В напряженной тишине прошли полчаса. Рука быстро находила нужные краски, они легко ложились на холст.
Но вот княгиня повернулась, изменила позу.
— Пожалуйста, не двигайтесь, — умоляюще проговорил художник, быстро подойдя к княгине, поправил плечи и отбежал к холсту.
Через час, когда сеанс был закончен, она с облегчением проговорила:
— Наконец-то! Ах, я очень устала… И все-таки у этих красок ужасный запах… Правда, меня ждет хорошая награда за послушание, не так ли? Борис Михайлович, вы позволите мне сегодня посмотреть портрет?
— Это пока незаконченный портрет, еще идет работа.
— Ну, пожалуйста, будьте добры. Вы столько дней держите меня в неведении.
— Поймите, вы не должны смотреть вещь в работе, не все понимают этот процесс и смотрят на работу как на готовое, — как ребенку, втолковывал ей художник.

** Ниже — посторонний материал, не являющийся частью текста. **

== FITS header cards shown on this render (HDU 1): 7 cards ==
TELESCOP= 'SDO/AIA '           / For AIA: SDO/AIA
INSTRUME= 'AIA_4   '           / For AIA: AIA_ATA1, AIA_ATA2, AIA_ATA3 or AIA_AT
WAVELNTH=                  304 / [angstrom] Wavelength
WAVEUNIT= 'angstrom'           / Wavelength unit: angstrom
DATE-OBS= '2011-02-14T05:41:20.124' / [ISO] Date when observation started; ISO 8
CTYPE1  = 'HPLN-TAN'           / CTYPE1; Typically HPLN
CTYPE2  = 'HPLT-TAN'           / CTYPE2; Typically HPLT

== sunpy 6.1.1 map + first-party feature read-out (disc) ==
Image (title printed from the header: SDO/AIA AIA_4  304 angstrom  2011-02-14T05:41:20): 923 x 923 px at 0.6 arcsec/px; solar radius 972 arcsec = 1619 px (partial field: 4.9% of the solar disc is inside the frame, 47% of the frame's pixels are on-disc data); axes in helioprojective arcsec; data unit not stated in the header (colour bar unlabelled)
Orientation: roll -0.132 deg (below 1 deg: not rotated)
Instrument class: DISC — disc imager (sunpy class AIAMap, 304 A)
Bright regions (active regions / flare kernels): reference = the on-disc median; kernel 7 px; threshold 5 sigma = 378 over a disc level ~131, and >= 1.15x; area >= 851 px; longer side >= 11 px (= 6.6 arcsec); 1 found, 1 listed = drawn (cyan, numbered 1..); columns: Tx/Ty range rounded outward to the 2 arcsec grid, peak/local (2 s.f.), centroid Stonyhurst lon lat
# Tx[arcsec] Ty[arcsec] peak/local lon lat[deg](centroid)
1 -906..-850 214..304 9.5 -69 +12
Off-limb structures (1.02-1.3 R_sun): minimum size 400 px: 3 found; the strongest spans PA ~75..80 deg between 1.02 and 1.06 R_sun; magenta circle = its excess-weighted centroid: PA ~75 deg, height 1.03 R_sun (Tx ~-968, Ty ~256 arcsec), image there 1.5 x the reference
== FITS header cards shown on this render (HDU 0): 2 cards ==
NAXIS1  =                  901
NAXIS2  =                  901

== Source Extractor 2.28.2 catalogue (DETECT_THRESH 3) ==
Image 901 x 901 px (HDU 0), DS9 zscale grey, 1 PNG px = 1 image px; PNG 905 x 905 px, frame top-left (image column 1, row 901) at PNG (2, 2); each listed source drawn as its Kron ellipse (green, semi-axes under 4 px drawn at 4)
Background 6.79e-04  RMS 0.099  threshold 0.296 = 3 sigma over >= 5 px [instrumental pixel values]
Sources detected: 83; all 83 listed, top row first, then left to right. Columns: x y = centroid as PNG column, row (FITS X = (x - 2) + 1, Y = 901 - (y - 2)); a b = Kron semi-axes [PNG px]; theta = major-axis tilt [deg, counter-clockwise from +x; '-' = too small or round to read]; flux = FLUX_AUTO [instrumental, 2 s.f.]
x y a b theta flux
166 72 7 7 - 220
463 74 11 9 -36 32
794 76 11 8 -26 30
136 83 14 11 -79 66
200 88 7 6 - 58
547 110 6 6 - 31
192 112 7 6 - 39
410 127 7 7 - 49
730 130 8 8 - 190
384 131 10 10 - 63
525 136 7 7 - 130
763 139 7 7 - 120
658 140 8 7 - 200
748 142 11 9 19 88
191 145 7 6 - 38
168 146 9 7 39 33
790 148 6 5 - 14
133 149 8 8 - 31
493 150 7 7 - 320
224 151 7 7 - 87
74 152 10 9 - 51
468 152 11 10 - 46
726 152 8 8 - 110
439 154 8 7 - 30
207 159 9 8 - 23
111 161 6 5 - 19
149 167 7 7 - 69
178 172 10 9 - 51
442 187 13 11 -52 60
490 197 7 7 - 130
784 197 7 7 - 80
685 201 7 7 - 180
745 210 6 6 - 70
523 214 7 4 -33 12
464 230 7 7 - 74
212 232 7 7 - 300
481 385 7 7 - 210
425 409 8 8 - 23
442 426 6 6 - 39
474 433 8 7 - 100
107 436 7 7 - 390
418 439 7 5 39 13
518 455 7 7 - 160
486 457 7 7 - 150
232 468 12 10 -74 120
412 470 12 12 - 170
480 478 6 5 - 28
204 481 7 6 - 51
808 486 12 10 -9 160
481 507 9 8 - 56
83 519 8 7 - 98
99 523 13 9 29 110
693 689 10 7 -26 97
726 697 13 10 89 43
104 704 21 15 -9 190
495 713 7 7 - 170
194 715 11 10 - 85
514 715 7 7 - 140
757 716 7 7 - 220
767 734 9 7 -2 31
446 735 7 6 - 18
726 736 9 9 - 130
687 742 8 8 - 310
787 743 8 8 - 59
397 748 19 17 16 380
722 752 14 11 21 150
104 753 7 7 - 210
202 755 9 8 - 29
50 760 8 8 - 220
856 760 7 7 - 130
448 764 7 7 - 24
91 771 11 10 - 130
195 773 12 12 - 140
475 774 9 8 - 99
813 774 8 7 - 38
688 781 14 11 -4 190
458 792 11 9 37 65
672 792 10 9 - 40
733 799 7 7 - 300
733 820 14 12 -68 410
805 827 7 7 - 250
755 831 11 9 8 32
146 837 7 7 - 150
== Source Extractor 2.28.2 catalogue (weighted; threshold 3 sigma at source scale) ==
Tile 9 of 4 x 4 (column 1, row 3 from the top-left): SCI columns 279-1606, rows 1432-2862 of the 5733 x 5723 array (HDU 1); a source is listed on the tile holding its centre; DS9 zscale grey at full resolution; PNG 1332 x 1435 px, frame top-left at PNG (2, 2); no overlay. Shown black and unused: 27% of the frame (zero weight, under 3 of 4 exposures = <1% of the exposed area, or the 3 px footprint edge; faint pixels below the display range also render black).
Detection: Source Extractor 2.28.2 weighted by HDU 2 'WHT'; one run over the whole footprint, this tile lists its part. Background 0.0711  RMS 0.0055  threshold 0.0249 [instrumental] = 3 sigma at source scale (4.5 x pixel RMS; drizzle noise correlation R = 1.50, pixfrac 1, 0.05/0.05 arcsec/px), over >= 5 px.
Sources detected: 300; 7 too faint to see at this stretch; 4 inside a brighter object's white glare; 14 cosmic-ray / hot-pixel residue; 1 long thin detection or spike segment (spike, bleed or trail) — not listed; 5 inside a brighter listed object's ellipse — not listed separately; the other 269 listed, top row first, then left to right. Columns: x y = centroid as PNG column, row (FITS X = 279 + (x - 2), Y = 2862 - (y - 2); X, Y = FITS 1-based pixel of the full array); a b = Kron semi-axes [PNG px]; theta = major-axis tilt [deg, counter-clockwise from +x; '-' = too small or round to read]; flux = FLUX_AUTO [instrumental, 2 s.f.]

Он не любил показывать недоделанную вещь. Однако было ясно, что Таганцева сегодня так не уйдет. Кустодиев неохотно поставил стул для гостьи напротив, повернул мольберт со стоящим на нем портретом.
— Мне нравится, — сразу же легко сказала гостья. — Вы знаете, очень хорошо получилось лицо, волосы. Удивительно, как это вы ухватили «мое», самое характерное выражение лица. Борис Михайлович, вы просто прелесть. Это настоящее искусство.
Художник поклонился, в душе думая лишь об одном: скорей бы она ушла.
— Однако, Борис Михайлович, — продолжала Таганцева, — я, может быть, недостаточно понимаю в искусстве, но не кажется ли вам, что фон какой-то странный…
— Фон еще не прописан. Это уйдет, — сухо объяснил он. — Я же говорил вам, что нельзя смотреть неготовую вещь. Все это еще напишется.
Внутри росло раздражение.
— Ну хорошо, Борис Михайлович. Я ухожу. Когда мне прислать за портретом?
— Через три дня.
Художник проводил ее до передней, раскланялся.
И решил сразу, по свежим следам поработать над фоном. Широкой кистью и мастихином сделал несколько энергичных мазков, однако больное плечо опять заныло, и он стал механически вытирать кисти, опуская их в скипидар.
В голове бились мысли о следующем заказчике, который должен скоро прийти, и вообще обо всех этих «именитых», с которыми он оказался столь роковым образом почему-то связан. Когда-то он трепетал перед ними, с великим тщанием работая над «Государственным Советом». Теперь по-деловому сажает их в нужные позы, командует, как Веласкес, натурщиками.